▶ Material supplied
========
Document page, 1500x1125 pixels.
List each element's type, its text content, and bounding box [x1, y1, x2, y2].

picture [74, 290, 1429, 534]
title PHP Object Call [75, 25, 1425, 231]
========
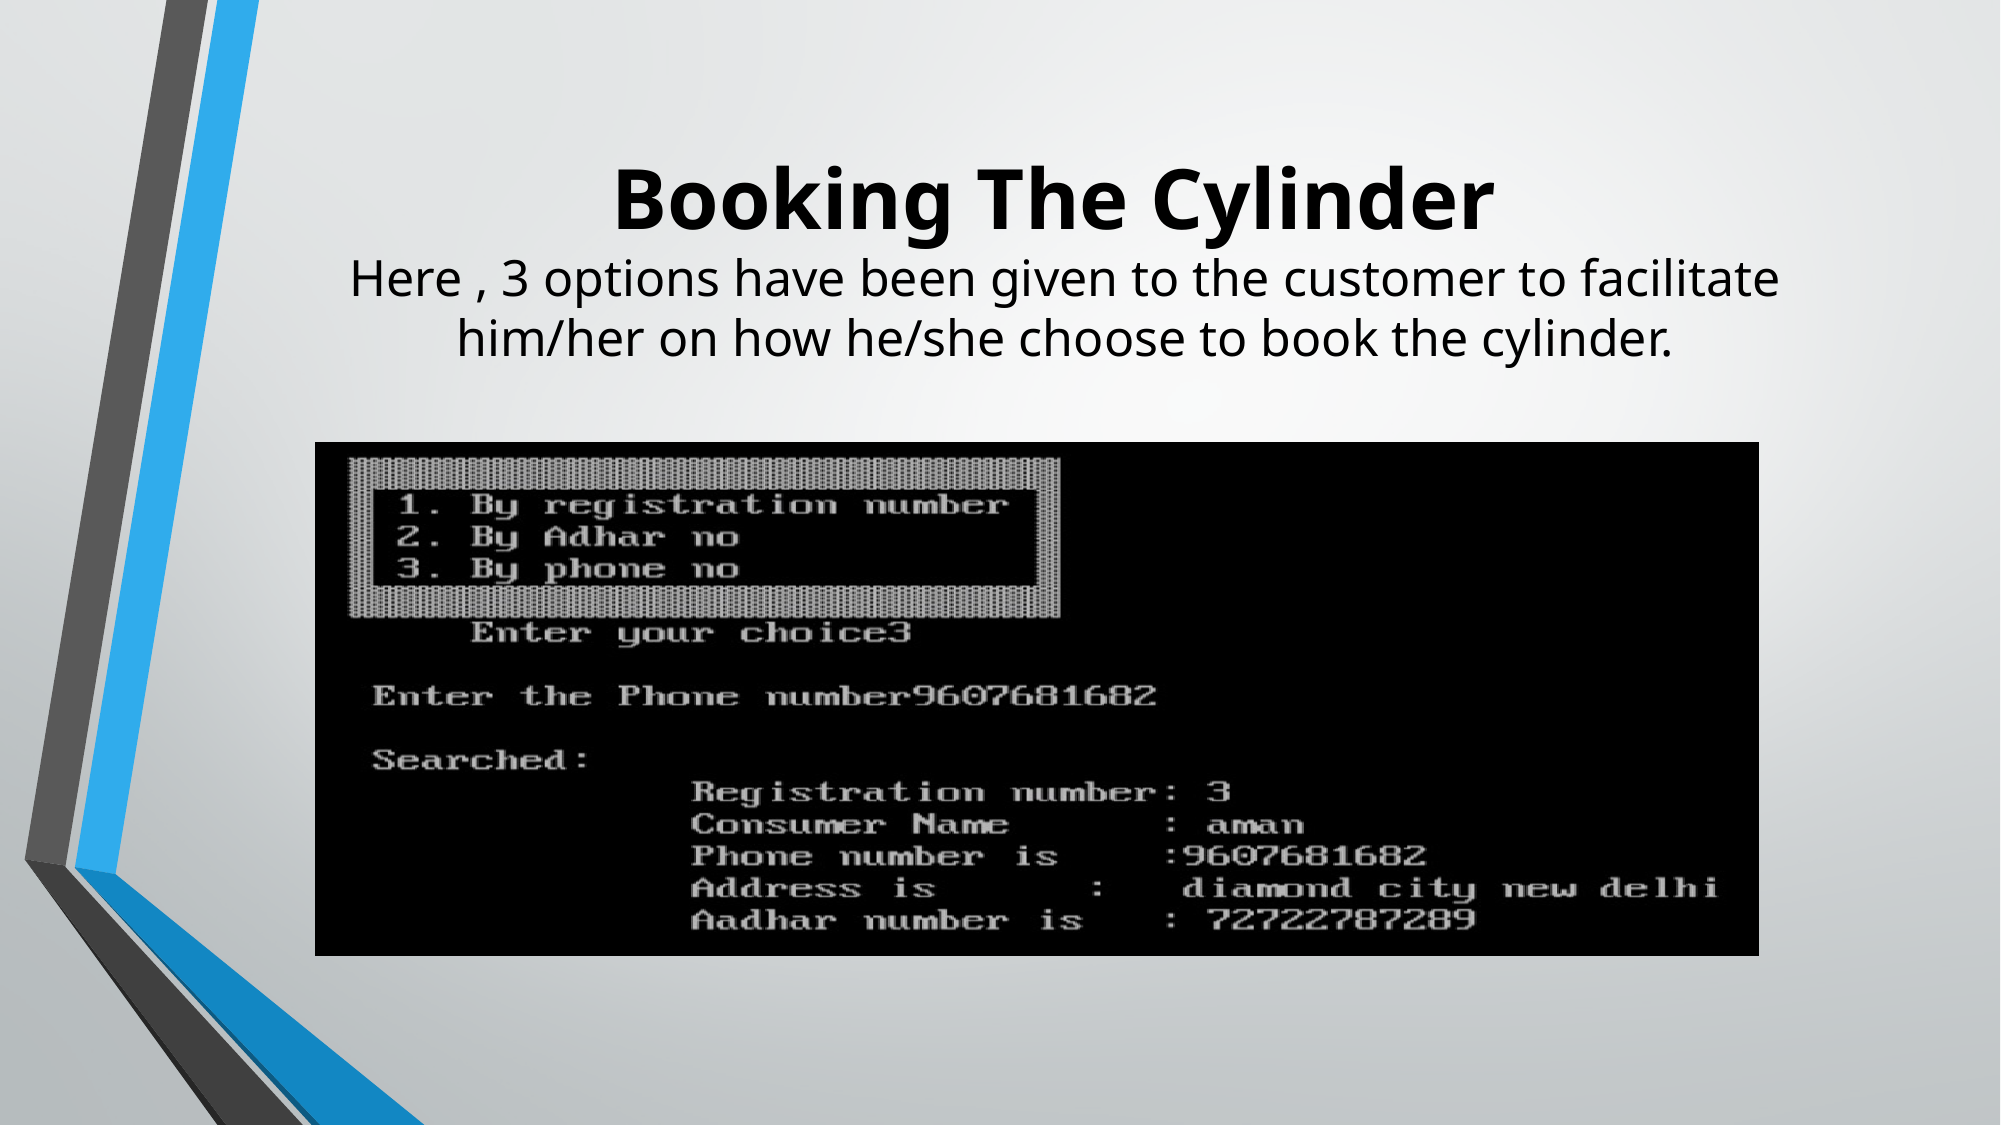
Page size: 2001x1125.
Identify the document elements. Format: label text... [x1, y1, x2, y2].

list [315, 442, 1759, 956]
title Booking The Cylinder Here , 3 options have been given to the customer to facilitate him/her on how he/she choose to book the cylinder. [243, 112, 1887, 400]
========
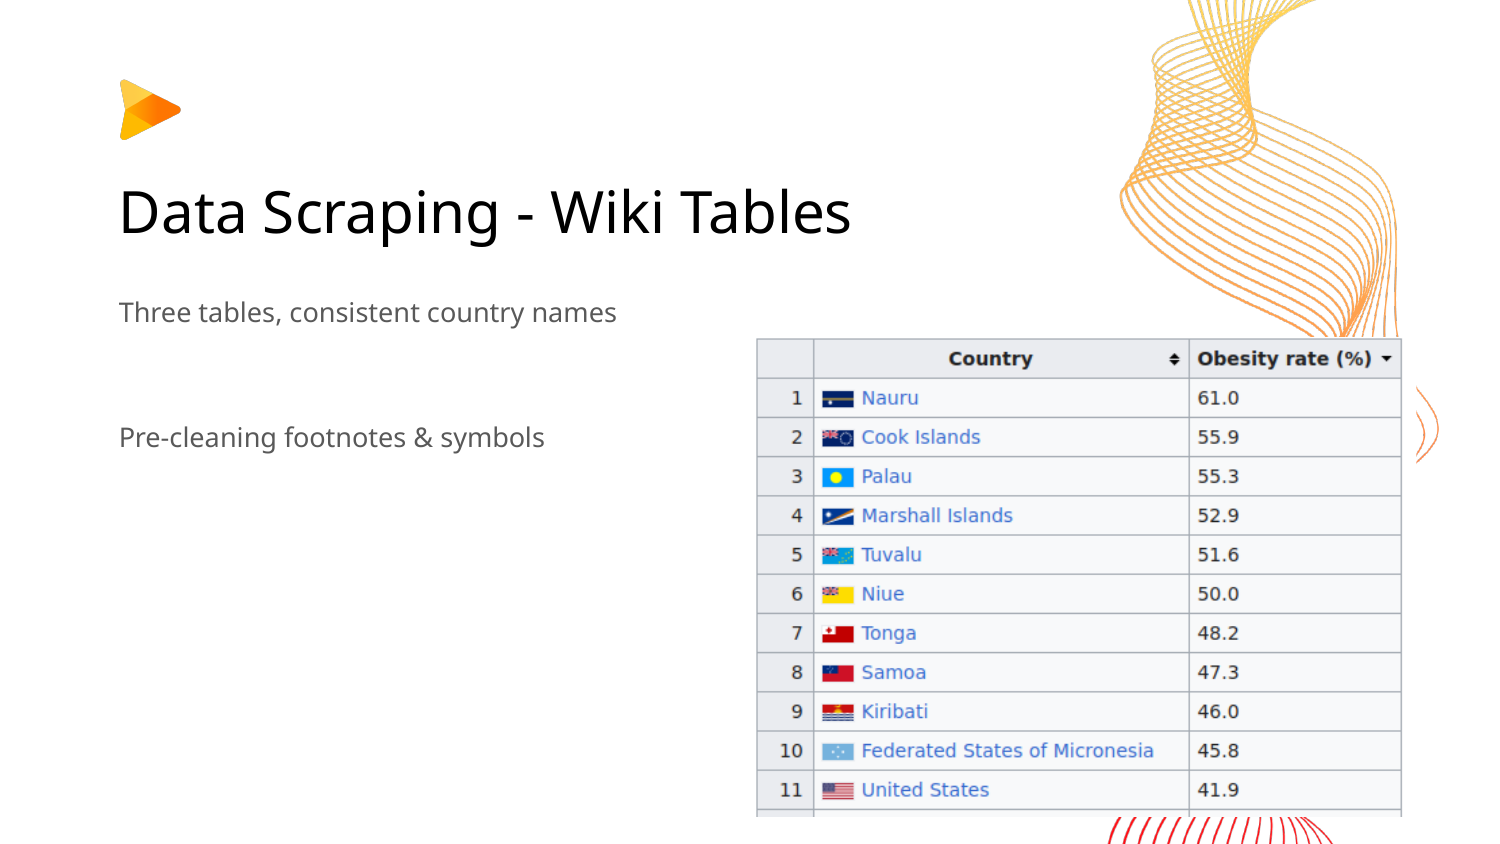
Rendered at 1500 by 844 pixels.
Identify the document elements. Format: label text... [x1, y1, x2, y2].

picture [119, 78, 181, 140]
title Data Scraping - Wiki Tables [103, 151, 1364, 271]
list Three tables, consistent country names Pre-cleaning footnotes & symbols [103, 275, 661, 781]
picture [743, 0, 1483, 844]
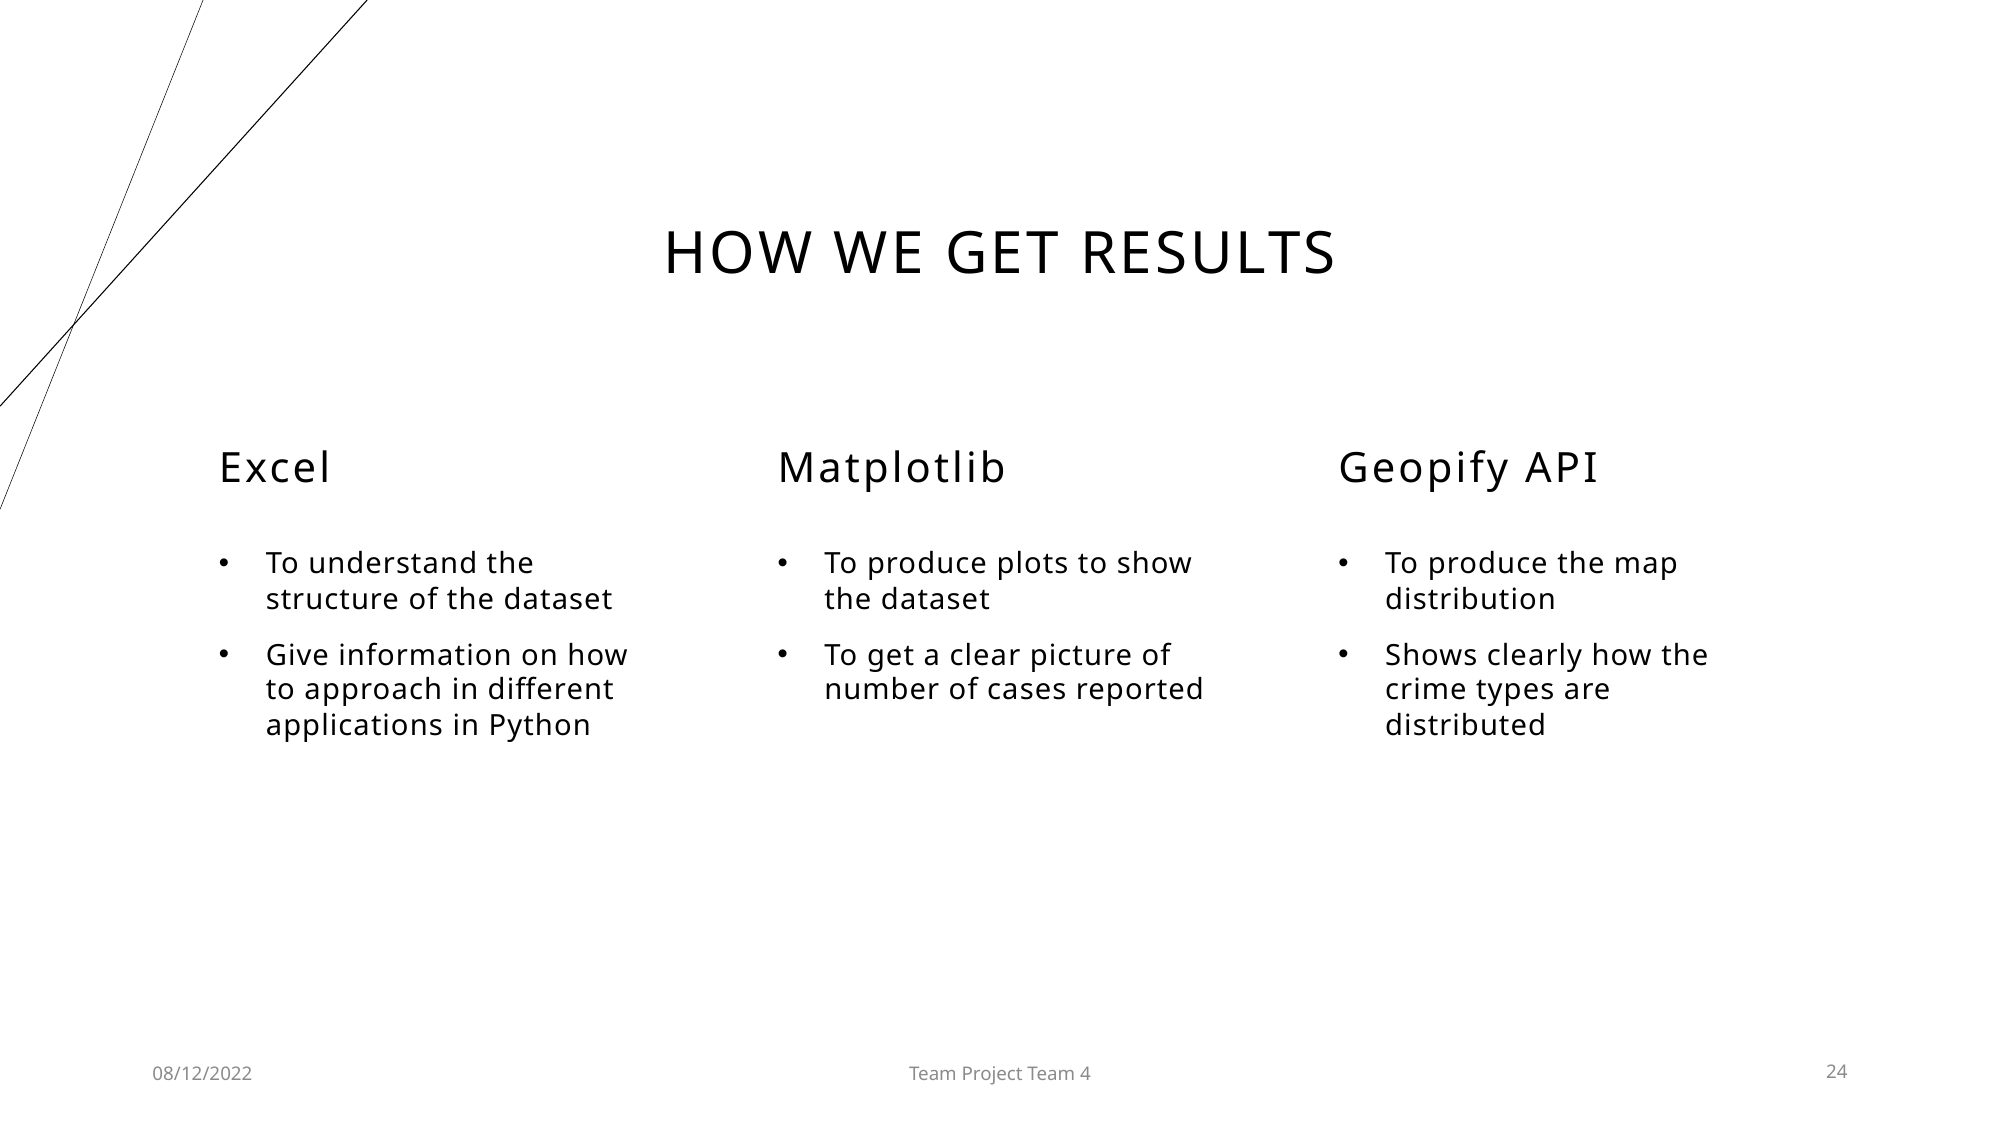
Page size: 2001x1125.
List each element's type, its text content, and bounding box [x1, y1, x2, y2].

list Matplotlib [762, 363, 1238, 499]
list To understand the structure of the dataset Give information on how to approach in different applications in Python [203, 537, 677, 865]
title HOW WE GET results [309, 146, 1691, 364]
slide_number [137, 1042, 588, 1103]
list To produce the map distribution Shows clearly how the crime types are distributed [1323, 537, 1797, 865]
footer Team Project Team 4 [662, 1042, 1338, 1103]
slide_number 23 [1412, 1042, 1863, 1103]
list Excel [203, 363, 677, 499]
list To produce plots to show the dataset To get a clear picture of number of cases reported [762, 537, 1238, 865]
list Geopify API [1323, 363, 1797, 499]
========
▶ Exercise directions
Show me each line of the listing above with "pixels" in it.

▶ Exercise solution
Document page, 1500x1125 pixels.
Rendered at 1500 by 844 pixels.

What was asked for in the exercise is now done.